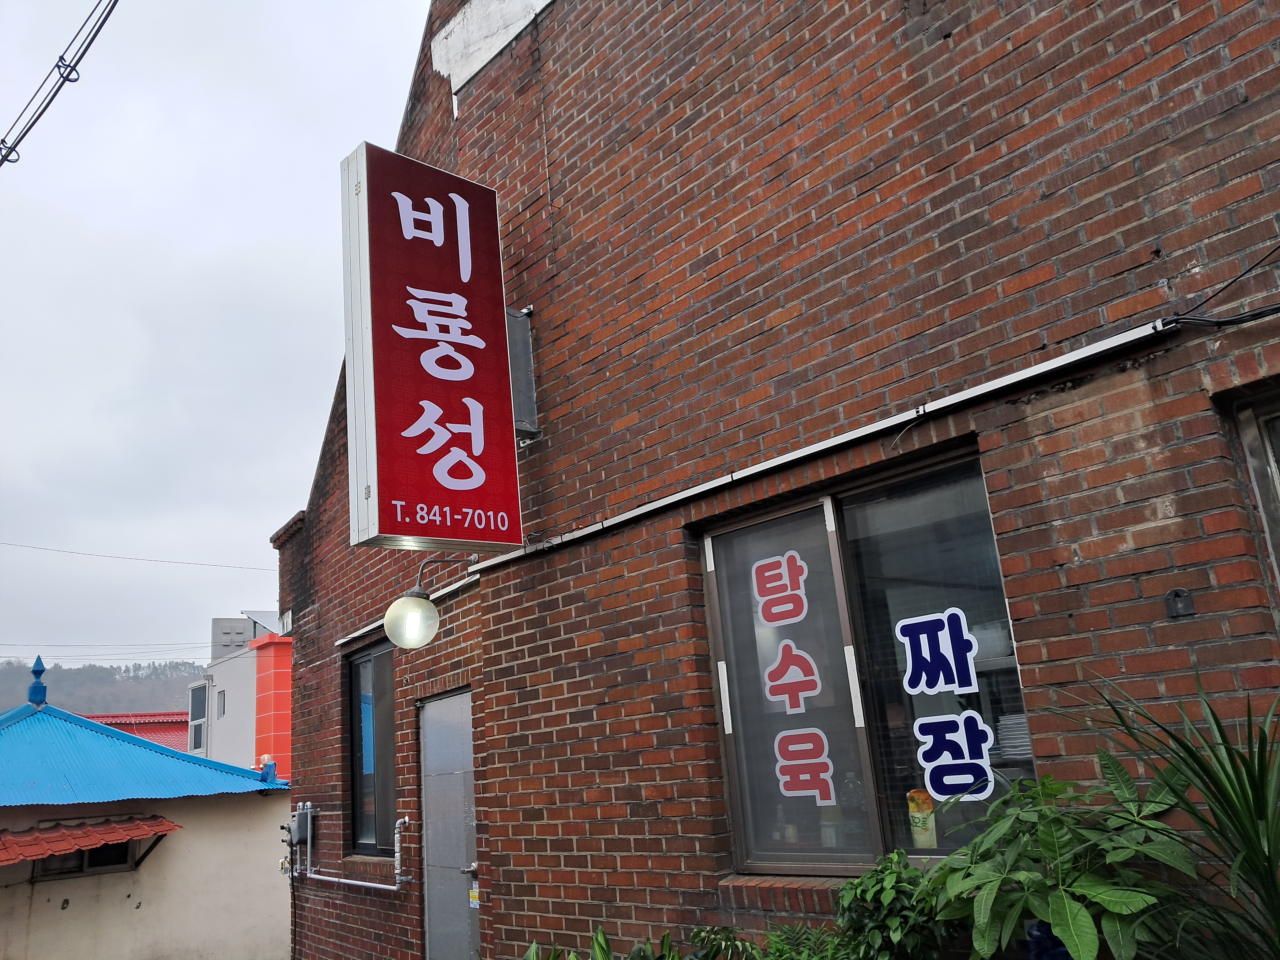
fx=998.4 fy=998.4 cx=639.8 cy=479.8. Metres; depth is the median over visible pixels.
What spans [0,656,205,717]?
hill
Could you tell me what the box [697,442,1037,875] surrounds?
window
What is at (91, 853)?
window
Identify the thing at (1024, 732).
plate stack
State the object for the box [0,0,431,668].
sky
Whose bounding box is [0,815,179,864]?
tiled awning
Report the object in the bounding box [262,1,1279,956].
brick building
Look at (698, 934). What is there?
shrub
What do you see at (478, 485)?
vertical sign
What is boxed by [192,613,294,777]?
white building
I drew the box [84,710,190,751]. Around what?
red roof
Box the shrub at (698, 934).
[685,924,764,959]
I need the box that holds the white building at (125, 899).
[0,696,294,959]
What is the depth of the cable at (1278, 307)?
2.77 m
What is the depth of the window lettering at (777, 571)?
3.96 m
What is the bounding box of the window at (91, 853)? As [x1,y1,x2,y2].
[30,840,134,880]
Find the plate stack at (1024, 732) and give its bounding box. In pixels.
[993,711,1034,760]
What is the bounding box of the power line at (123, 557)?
[0,540,275,571]
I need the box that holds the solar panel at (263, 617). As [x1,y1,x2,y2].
[244,609,285,634]
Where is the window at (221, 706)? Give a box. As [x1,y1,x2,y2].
[214,689,226,719]
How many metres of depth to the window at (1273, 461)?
2.79 m
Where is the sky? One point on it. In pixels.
(300, 229)
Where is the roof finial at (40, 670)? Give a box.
[27,654,48,706]
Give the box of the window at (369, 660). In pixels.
[345,636,397,857]
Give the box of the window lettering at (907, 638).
[899,605,996,799]
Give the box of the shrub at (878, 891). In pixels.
[834,851,957,959]
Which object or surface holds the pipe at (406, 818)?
attached to the brick building at (1241, 111)
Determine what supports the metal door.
in the brick building at (1241, 111)
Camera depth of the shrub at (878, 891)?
2.84 m
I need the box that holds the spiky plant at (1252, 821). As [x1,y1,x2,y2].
[1069,671,1279,959]
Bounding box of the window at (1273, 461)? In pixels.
[1226,385,1279,606]
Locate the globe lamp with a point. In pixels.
(412, 617)
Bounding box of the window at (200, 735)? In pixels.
[187,679,208,752]
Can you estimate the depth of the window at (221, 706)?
21.88 m
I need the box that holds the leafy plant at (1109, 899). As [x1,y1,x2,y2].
[925,766,1199,959]
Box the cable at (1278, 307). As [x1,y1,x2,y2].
[1158,245,1279,330]
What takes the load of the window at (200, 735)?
in the white building at (285, 740)
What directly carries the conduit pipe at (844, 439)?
attached to the brick building at (1241, 111)
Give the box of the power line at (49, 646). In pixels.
[0,638,236,661]
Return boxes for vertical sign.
[341,139,525,552]
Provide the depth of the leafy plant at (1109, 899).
2.39 m
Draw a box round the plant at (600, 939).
[520,925,682,959]
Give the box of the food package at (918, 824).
[906,788,937,848]
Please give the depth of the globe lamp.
5.13 m
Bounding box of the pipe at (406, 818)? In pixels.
[393,815,410,887]
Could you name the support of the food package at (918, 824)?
in the window at (738, 832)
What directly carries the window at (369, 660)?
in the brick building at (1241, 111)
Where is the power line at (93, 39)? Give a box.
[0,0,119,167]
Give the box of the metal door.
[418,686,481,959]
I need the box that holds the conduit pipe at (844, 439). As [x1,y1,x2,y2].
[473,315,1179,569]
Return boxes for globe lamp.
[383,555,479,648]
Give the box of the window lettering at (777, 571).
[750,546,840,807]
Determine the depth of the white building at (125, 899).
9.26 m
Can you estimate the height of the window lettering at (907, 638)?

◆ WORK TO COMPLETE
Please print every record above exactly, but leave the pictures out.

◆ ANSWER SECTION
fx=998.4 fy=998.4 cx=639.8 cy=479.8. Metres; depth is the median over visible pixels.
What spans [0,656,205,717]?
hill
Could you tell me what the box [697,442,1037,875] surrounds?
window
What is at (91, 853)?
window
Identify the thing at (1024, 732).
plate stack
State the object for the box [0,0,431,668].
sky
Whose bounding box is [0,815,179,864]?
tiled awning
Report the object in the bounding box [262,1,1279,956].
brick building
Look at (698, 934). What is there?
shrub
What do you see at (478, 485)?
vertical sign
What is boxed by [192,613,294,777]?
white building
I drew the box [84,710,190,751]. Around what?
red roof
Box the shrub at (698, 934).
[685,924,764,959]
I need the box that holds the white building at (125, 899).
[0,696,294,959]
What is the depth of the cable at (1278, 307)?
2.77 m
What is the depth of the window lettering at (777, 571)?
3.96 m
What is the bounding box of the window at (91, 853)? As [x1,y1,x2,y2].
[30,840,134,880]
Find the plate stack at (1024, 732) and give its bounding box. In pixels.
[993,711,1034,760]
What is the bounding box of the power line at (123, 557)?
[0,540,275,571]
I need the box that holds the solar panel at (263, 617). As [x1,y1,x2,y2].
[244,609,285,634]
Where is the window at (221, 706)? Give a box. As [x1,y1,x2,y2].
[214,689,226,719]
How many metres of depth to the window at (1273, 461)?
2.79 m
Where is the sky? One point on it. In pixels.
(300, 229)
Where is the roof finial at (40, 670)? Give a box.
[27,654,48,706]
Give the box of the window at (369, 660). In pixels.
[345,636,397,857]
Give the box of the window lettering at (907, 638).
[899,605,996,799]
Give the box of the shrub at (878, 891). In pixels.
[834,851,957,959]
Which object or surface holds the pipe at (406, 818)?
attached to the brick building at (1241, 111)
Determine what supports the metal door.
in the brick building at (1241, 111)
Camera depth of the shrub at (878, 891)?
2.84 m
I need the box that holds the spiky plant at (1252, 821). As [x1,y1,x2,y2].
[1069,671,1279,959]
Bounding box of the window at (1273, 461)? In pixels.
[1226,385,1279,606]
Locate the globe lamp with a point. In pixels.
(412, 617)
Bounding box of the window at (200, 735)? In pixels.
[187,679,208,752]
Can you estimate the depth of the window at (221, 706)?
21.88 m
I need the box that holds the leafy plant at (1109, 899). As [x1,y1,x2,y2].
[925,766,1199,959]
Box the cable at (1278, 307). As [x1,y1,x2,y2].
[1158,245,1279,330]
What takes the load of the window at (200, 735)?
in the white building at (285, 740)
What directly carries the conduit pipe at (844, 439)?
attached to the brick building at (1241, 111)
Give the box of the power line at (49, 646). In pixels.
[0,638,236,661]
Return boxes for vertical sign.
[341,139,525,552]
Provide the depth of the leafy plant at (1109, 899).
2.39 m
Draw a box round the plant at (600, 939).
[520,925,682,959]
Give the box of the food package at (918, 824).
[906,788,937,848]
Please give the depth of the globe lamp.
5.13 m
Bounding box of the pipe at (406, 818)? In pixels.
[393,815,410,887]
Could you name the support of the food package at (918, 824)?
in the window at (738, 832)
What directly carries the window at (369, 660)?
in the brick building at (1241, 111)
Where is the power line at (93, 39)? Give a box.
[0,0,119,167]
Give the box of the metal door.
[418,686,481,959]
I need the box that holds the conduit pipe at (844, 439). As [x1,y1,x2,y2].
[473,315,1179,569]
Return boxes for globe lamp.
[383,555,479,648]
Give the box of the window lettering at (777, 571).
[750,546,840,807]
Determine the depth of the white building at (125, 899).
9.26 m
Can you estimate the height of the window lettering at (907, 638)?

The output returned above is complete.